I’ve made the methodName function take a generic and a function that uses that generic (even though no actual instance is ever passed in). The nice thing about this is I can re-use the macro typed as another function elsewhere. Imagine I want to pin [A] so people don’t have to type it. I can do exactly that!

case class Configuration (foo: String)

implicit def config(extractor: Configuration => Any): MethodName = macro MethodNames.methodNamesMacro[Configuration]

config(_.foo) == "foo"

At this point its time to build the bulk of the macro. The idea is to inspect parts of the AST and potentially walk it to find the pieces we want. Here’s what I ended up with:

def methodNamesMacro[A: c.WeakTypeTag](c: Context)(extractor: c.Expr[(A) => Any]): c.Expr[MethodName] = {
  import c.universe._

  @tailrec
  def resolveFunctionName(f: Function): String = {
    f.body match {
      // the function name
      case t: Select => t.name.decoded

      case t: Function =>
        resolveFunctionName(t)

      // an application of a function and extracting the name
      case t: Apply if t.fun.isInstanceOf[Select] =>
        t.fun.asInstanceOf[Select].name.decoded

      // curried lambda
      case t: Block if t.expr.isInstanceOf[Function] =>
        val func = t.expr.asInstanceOf[Function]
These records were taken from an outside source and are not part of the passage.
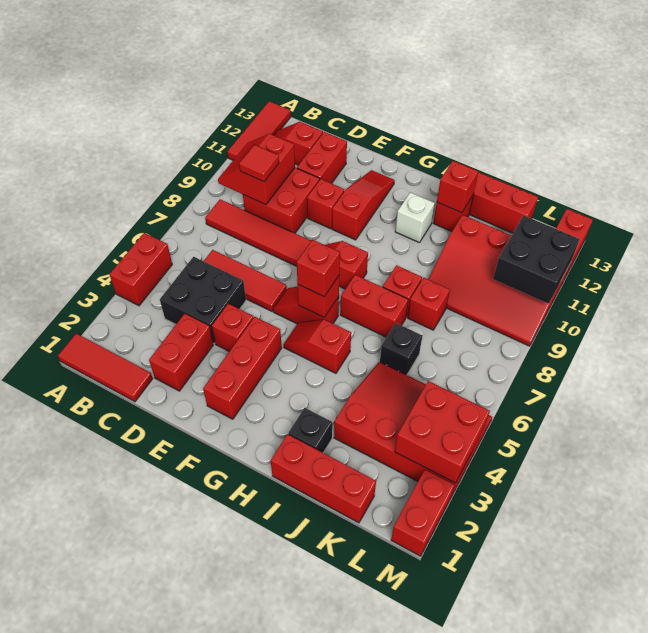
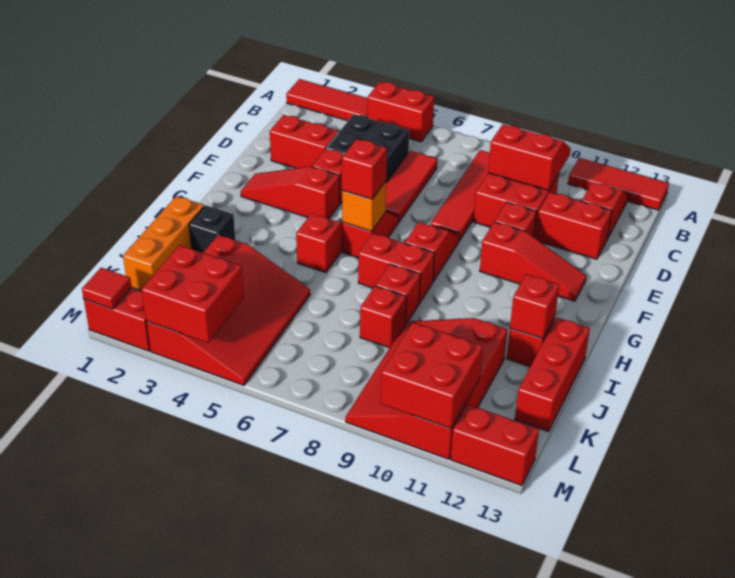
red tile A1:C1 level 1 -> red tile A1:A3 level 1
red tile C9 level 3 -> red tile M1 level 2
red brick F2:F4 level 1 -> red slope F2:F4 level 1 top 4
red brick G6 level 2 -> orange brick G6 level 2
red brick H7:I7 level 1 -> red brick H7:H8 level 1
white brick H11 level 1 -> none
red brick I1:K1 level 1 -> orange brick I1:K1 level 1
black brick J6 level 1 -> none
black brick L10:M11 level 2 -> red brick L10:M11 level 2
        resolveFunctionName(func)

      case _ => {
        throw new RuntimeException("Unable to resolve function name for expression: " + f.body)
      }
    }
  }

  val name = resolveFunctionName(extractor.tree.asInstanceOf[Function])

  val literal = c.Expr[String](Literal(Constant(name)))

  reify {
    MethodName(literal.splice)
  }
}

For more details on parts of the AST here is a great resource

In the first case, when we pass in methodName[Config](_.method) it gets mangled into a function with a body that is of x$1.method. The select indicates the x$1 instance and selects the method expression of it. This is an easy case.

In the block case that maps to when we call methodName[Config](c => c.thing _). In this case we have a function but its curried. In this scenario the function body is a block who’s inner expression is a function. But, the functions body of that inner function is an Apply.

Apply takes two arguments — a Select or an Ident for the function and a list of arguments

So that makes sense.

The rest is just helper methods to recurse.

The last piece of the puzzle is to create an instance of a string literal and splice it into a new expression returning the MethodName case class that contains the string literal.

All in all a fun afternoons worth of code and now I get semantic string safety. A great use case here can be to type configuration values or other string semantics with a trait. You can get compile time refactoring + type safety. Other use cases are things like database configurations and drivers (the .NET mongo driver uses expression trees to type an object to its underlying mongo collection).